Items from a data source:
^^^^^^^^^^^^^^^^

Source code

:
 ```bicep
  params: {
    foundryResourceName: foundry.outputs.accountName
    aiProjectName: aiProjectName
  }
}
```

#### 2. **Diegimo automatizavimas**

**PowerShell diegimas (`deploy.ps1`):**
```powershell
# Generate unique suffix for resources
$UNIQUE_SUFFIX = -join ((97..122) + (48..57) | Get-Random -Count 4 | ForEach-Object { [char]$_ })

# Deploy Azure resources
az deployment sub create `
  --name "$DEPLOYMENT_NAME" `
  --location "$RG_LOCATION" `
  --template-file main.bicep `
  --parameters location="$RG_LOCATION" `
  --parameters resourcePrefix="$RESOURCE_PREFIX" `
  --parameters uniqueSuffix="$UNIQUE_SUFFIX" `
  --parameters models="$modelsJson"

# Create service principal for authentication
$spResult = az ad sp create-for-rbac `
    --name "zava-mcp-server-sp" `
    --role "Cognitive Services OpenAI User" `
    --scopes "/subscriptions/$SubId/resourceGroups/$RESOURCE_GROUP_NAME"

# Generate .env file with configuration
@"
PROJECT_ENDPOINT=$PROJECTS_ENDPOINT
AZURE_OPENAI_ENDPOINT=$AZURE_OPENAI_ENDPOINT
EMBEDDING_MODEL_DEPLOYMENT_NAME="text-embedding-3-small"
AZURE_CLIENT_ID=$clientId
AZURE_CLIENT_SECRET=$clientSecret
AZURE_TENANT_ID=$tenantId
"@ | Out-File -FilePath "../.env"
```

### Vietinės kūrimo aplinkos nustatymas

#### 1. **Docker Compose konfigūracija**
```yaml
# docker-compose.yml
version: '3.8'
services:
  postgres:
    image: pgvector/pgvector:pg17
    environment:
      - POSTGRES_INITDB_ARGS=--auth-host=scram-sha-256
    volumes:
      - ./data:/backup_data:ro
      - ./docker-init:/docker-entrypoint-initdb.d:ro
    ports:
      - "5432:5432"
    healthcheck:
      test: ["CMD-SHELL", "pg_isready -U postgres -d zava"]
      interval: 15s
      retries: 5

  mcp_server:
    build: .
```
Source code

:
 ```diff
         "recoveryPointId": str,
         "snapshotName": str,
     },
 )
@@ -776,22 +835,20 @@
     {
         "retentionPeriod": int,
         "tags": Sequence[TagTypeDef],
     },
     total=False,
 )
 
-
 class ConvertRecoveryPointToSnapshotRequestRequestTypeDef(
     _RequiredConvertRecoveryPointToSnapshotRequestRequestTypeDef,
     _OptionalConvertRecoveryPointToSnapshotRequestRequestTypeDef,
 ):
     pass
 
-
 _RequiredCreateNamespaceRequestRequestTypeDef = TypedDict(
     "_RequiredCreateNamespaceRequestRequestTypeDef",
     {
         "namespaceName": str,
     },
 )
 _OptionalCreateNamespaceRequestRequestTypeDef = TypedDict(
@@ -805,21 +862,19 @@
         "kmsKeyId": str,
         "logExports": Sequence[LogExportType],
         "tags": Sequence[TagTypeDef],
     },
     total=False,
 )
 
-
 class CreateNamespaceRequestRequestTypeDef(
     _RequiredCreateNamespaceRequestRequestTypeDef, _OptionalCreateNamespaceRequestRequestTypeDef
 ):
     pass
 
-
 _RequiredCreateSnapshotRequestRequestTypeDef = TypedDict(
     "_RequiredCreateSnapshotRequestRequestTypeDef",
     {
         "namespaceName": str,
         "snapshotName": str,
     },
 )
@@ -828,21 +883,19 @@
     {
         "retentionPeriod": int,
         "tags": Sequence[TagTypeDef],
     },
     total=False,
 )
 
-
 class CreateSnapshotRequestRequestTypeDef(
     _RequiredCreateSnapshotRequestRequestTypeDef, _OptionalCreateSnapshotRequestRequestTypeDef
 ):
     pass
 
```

^^^^^^^^^^^^^^^^

The problem: Tell me how many lines of the data hold the word "parameters", giving only the number.

Output for this exercise: 4